Exercise. Print all entries below exactly, without images.

Given entries.
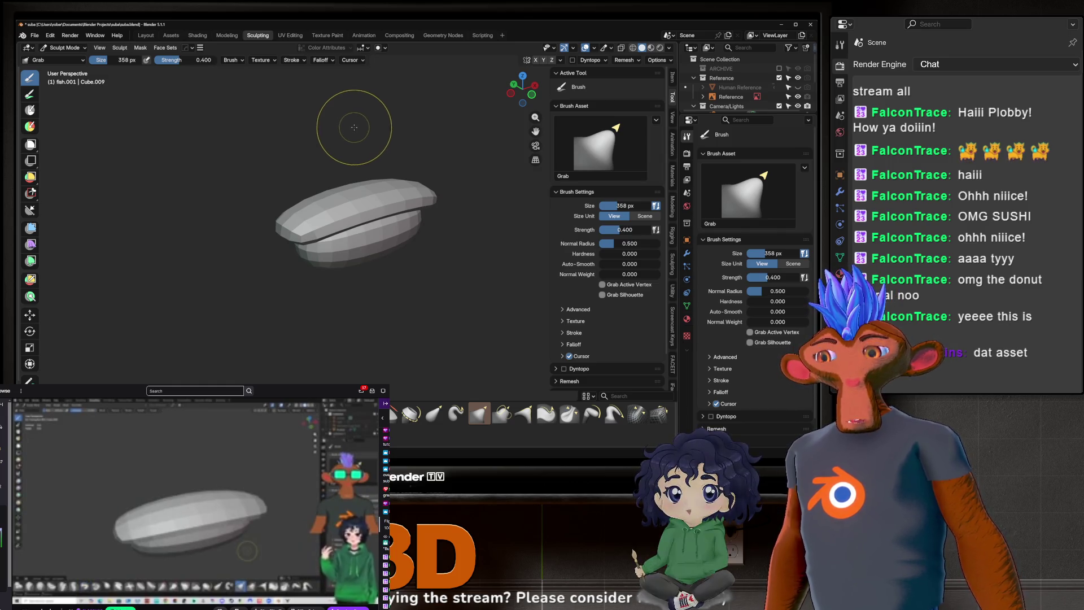
Step: Grab the top fish slab slightly up and left, then check it in front view
left_click_drag(356, 123, 341, 125)
mouse_move(340, 125)
middle_mouse_down()
mouse_move(375, 181)
mouse_move(361, 165)
middle_mouse_up()
key("KP_1")
middle_click_drag(314, 198, 308, 205)
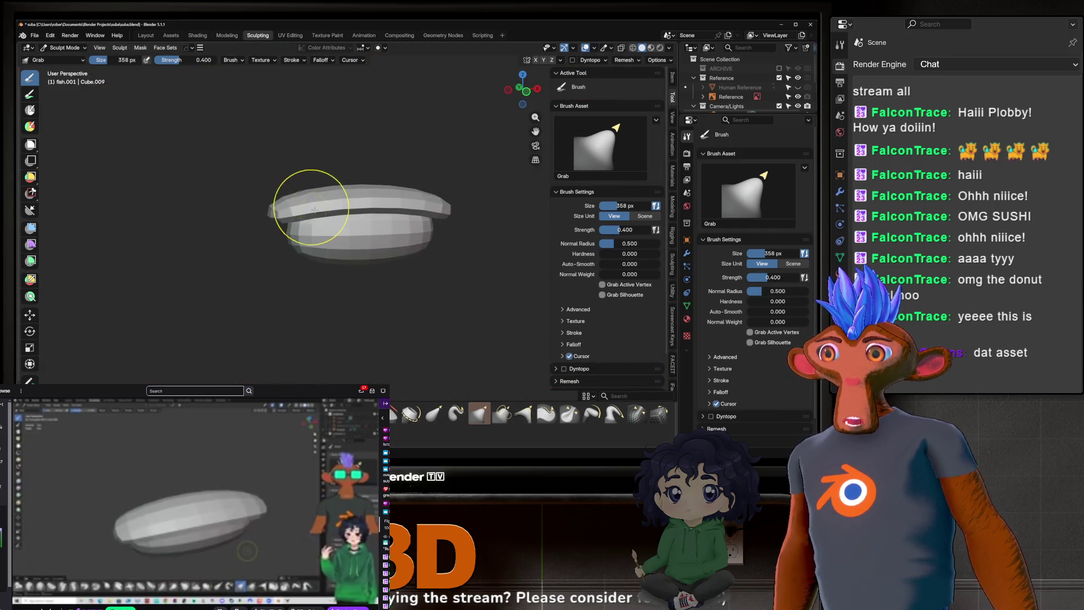
key("KP_1")
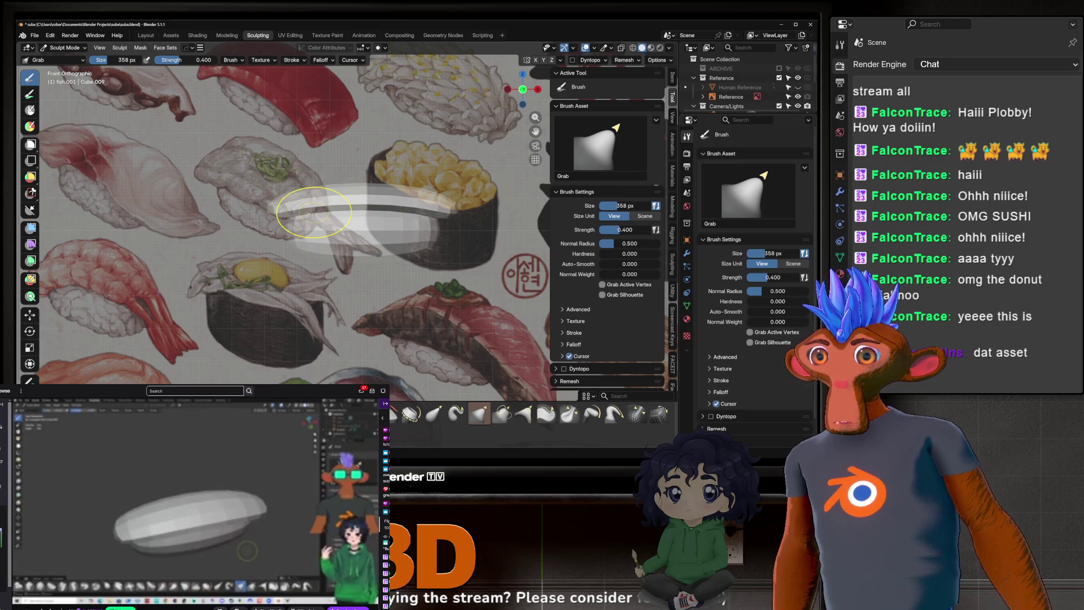
Step: Zoom the front view against the reference, then orbit back to perspective
scroll(314, 211, "down", 5)
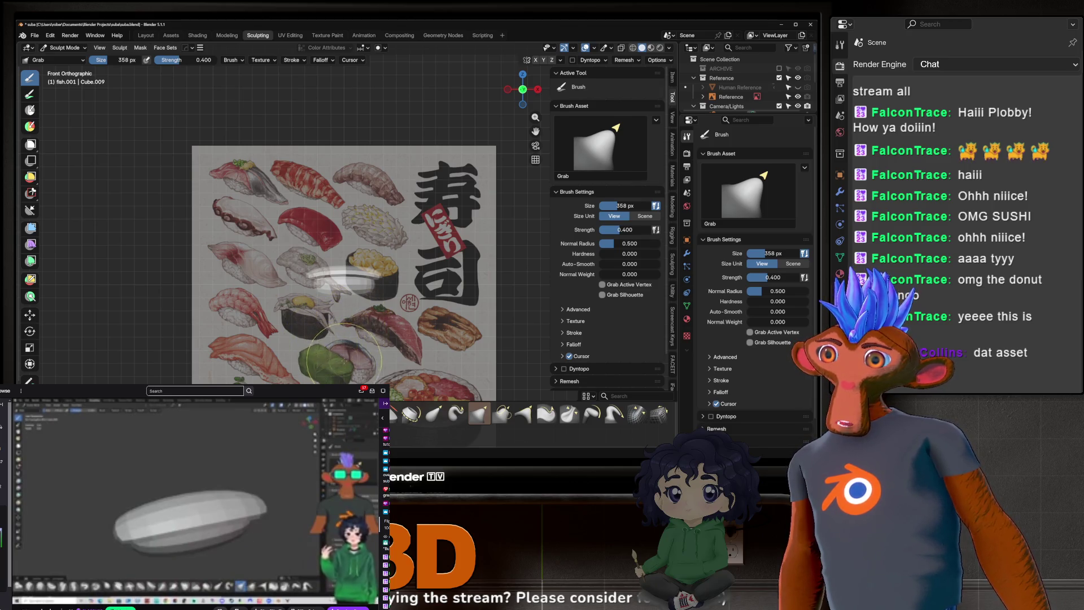
scroll(363, 368, "up", 5)
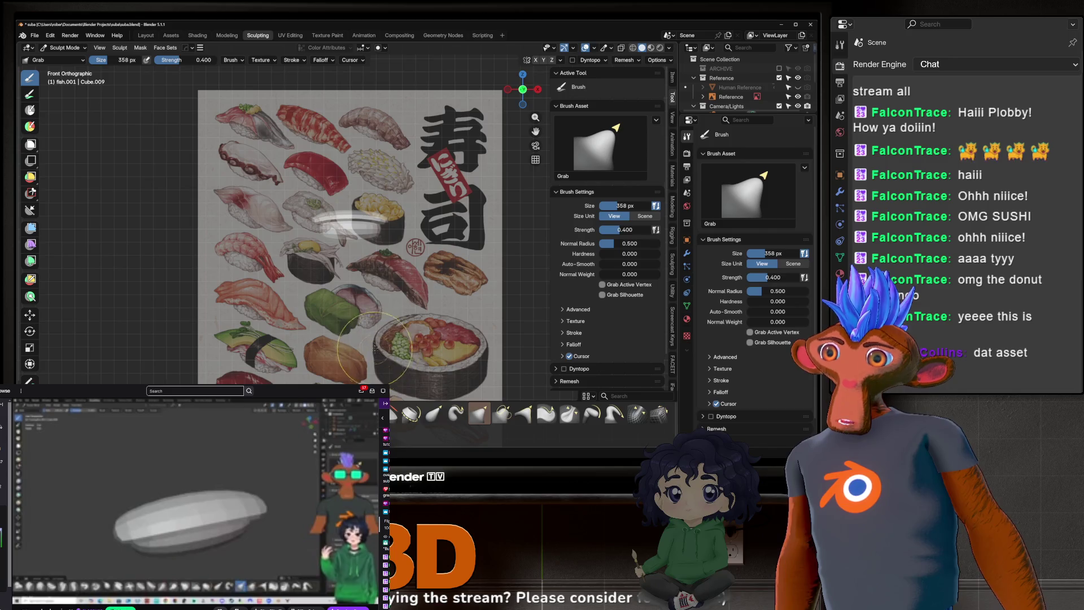
scroll(407, 230, "up", 3)
scroll(367, 249, "down", 2)
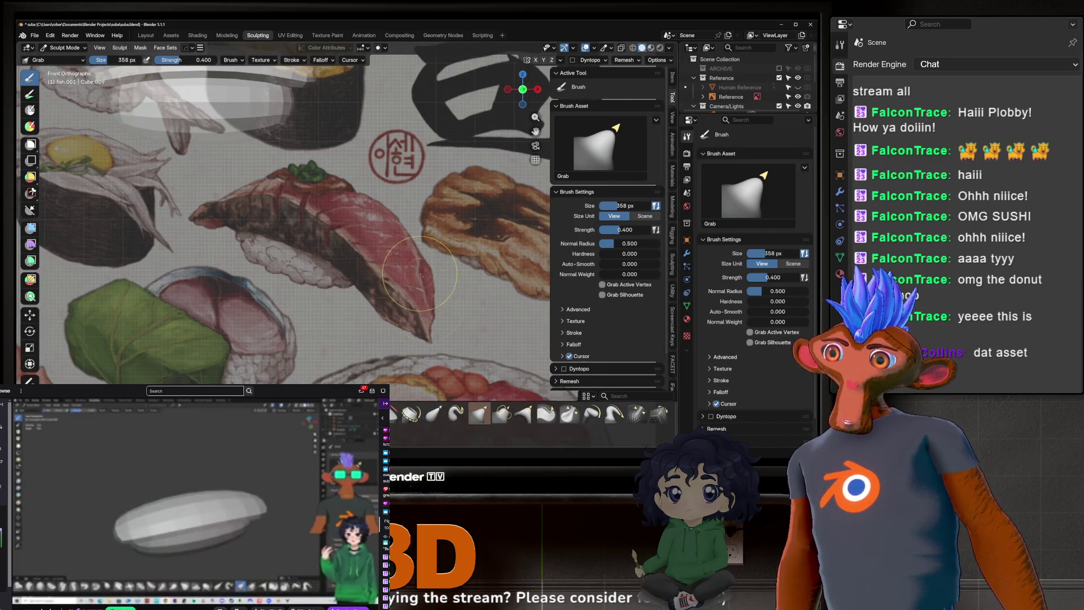
scroll(411, 283, "down", 4)
scroll(339, 198, "up", 2)
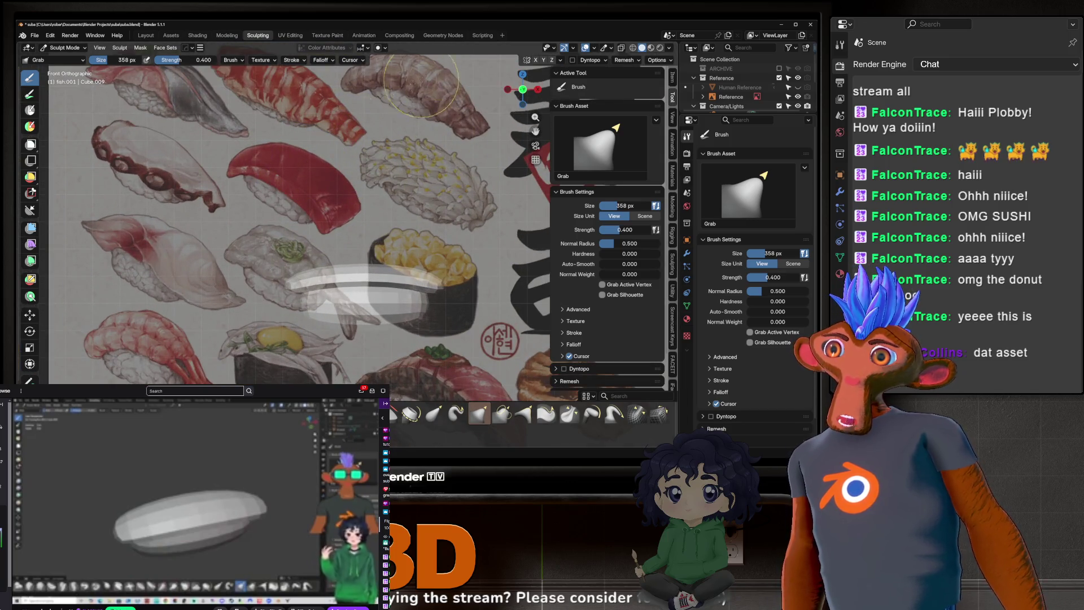
scroll(252, 110, "down", 3)
middle_click_drag(253, 111, 327, 223)
scroll(312, 201, "up", 3)
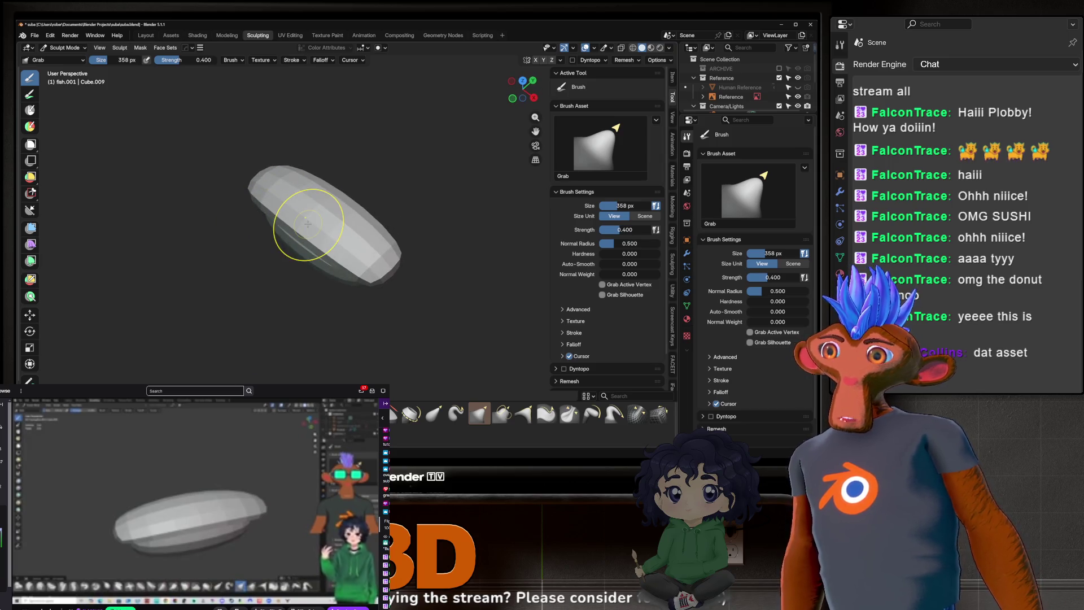
Step: Enlarge the Grab brush radius to 478 px
middle_click_drag(281, 180, 274, 152)
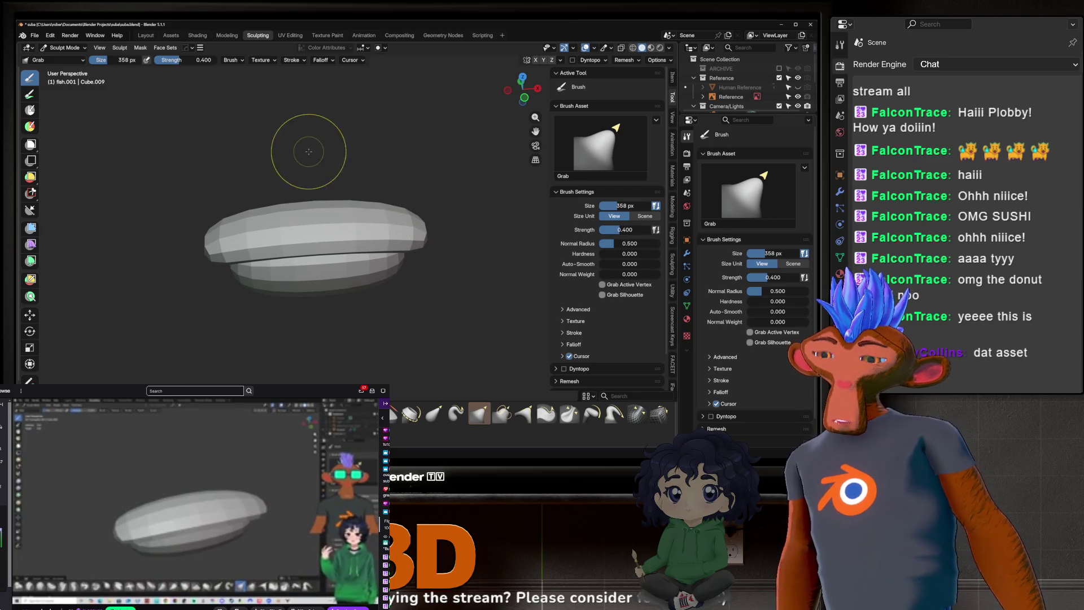
key("f")
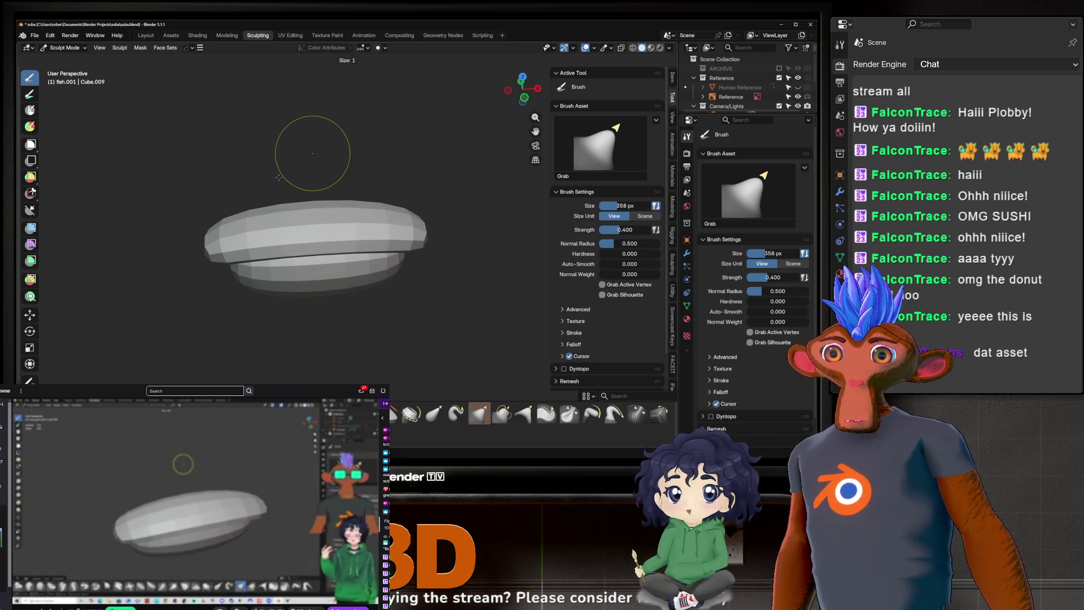
key("Escape")
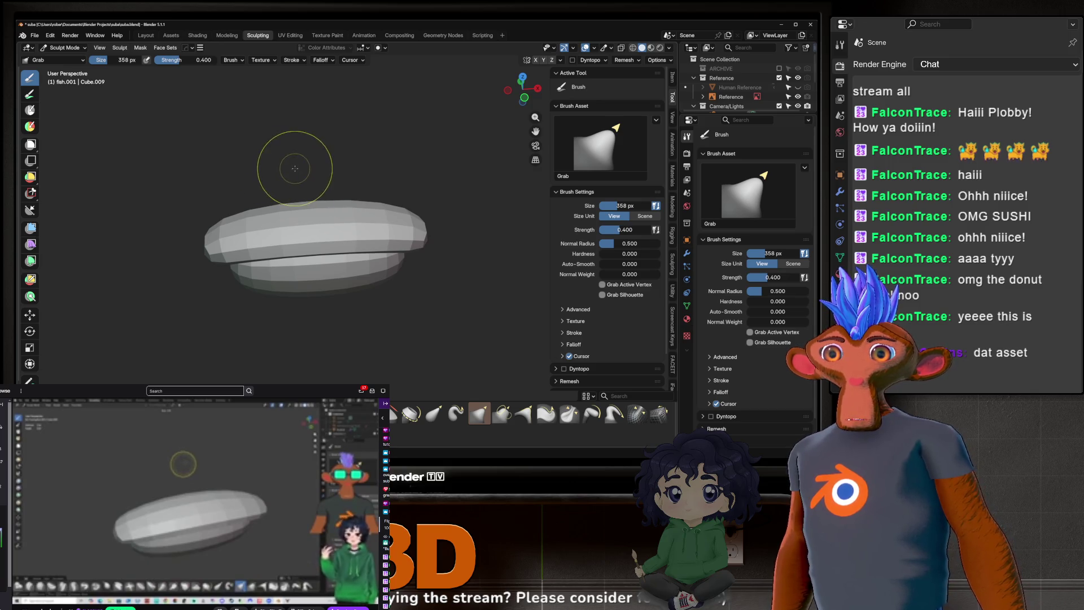
key("f")
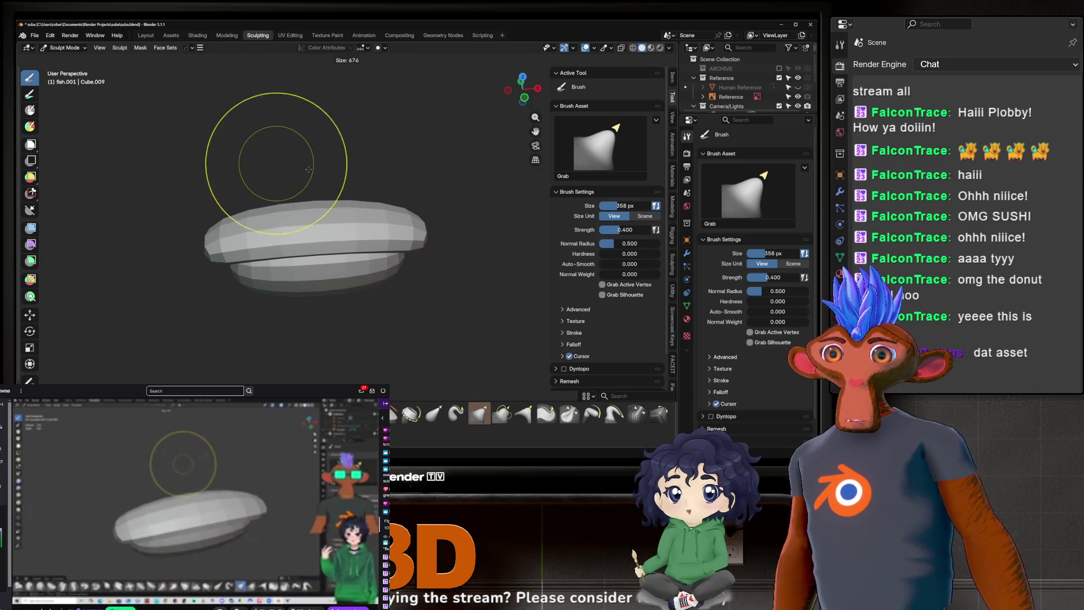
key("Escape")
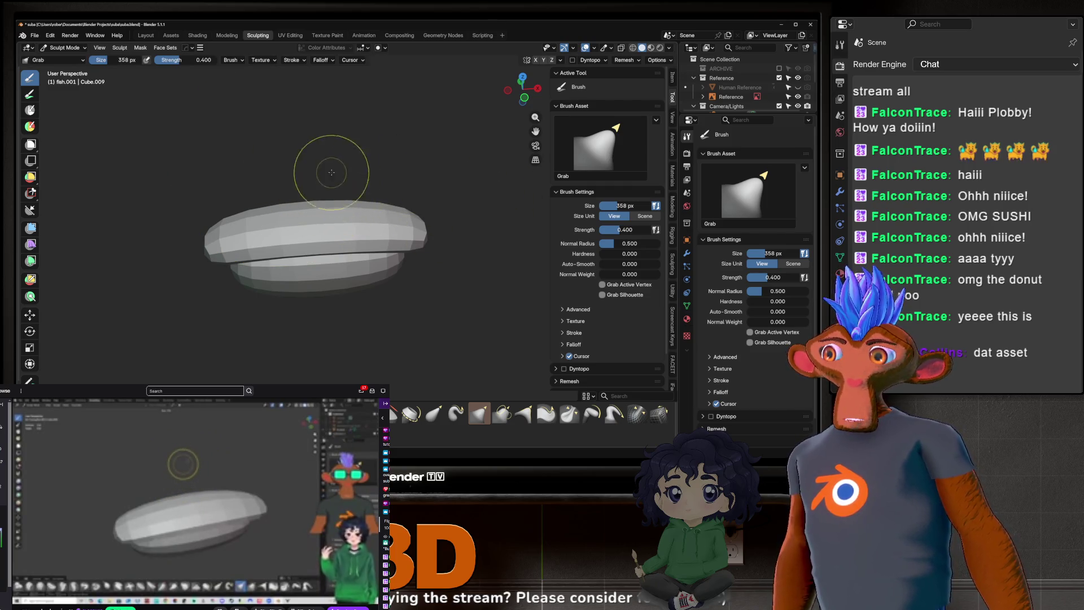
middle_click_drag(327, 211, 407, 213)
key("f")
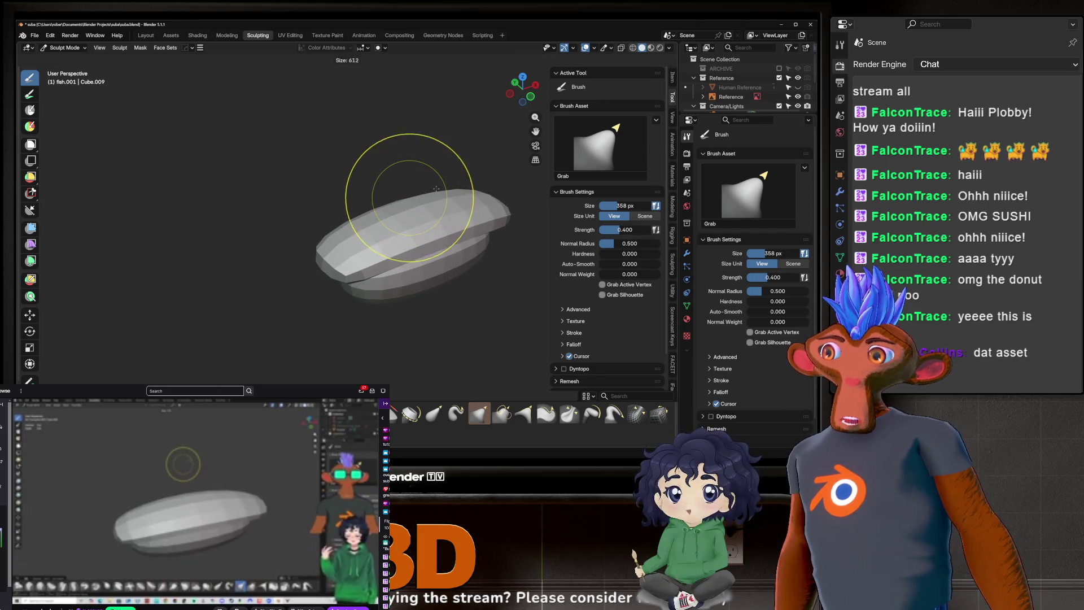
left_click(395, 175)
mouse_move(395, 175)
middle_mouse_down()
mouse_move(390, 164)
mouse_move(439, 199)
mouse_move(395, 209)
middle_mouse_up()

Your solution.
Step: Grab the top fish slab slightly up and left, then check it in front view
left_click_drag(356, 123, 341, 125)
mouse_move(340, 125)
middle_mouse_down()
mouse_move(375, 181)
mouse_move(361, 165)
middle_mouse_up()
key("KP_1")
middle_click_drag(314, 198, 308, 205)
key("KP_1")
Step: Zoom the front view against the reference, then orbit back to perspective
scroll(314, 211, "down", 5)
scroll(363, 368, "up", 5)
scroll(407, 230, "up", 3)
scroll(367, 249, "down", 2)
scroll(411, 283, "down", 4)
scroll(339, 198, "up", 2)
scroll(252, 110, "down", 3)
middle_click_drag(253, 111, 327, 223)
scroll(312, 201, "up", 3)
Step: Enlarge the Grab brush radius to 478 px
middle_click_drag(281, 180, 274, 152)
key("f")
key("Escape")
key("f")
key("Escape")
middle_click_drag(327, 211, 407, 213)
key("f")
left_click(395, 175)
mouse_move(395, 175)
middle_mouse_down()
mouse_move(390, 164)
mouse_move(439, 199)
mouse_move(395, 209)
middle_mouse_up()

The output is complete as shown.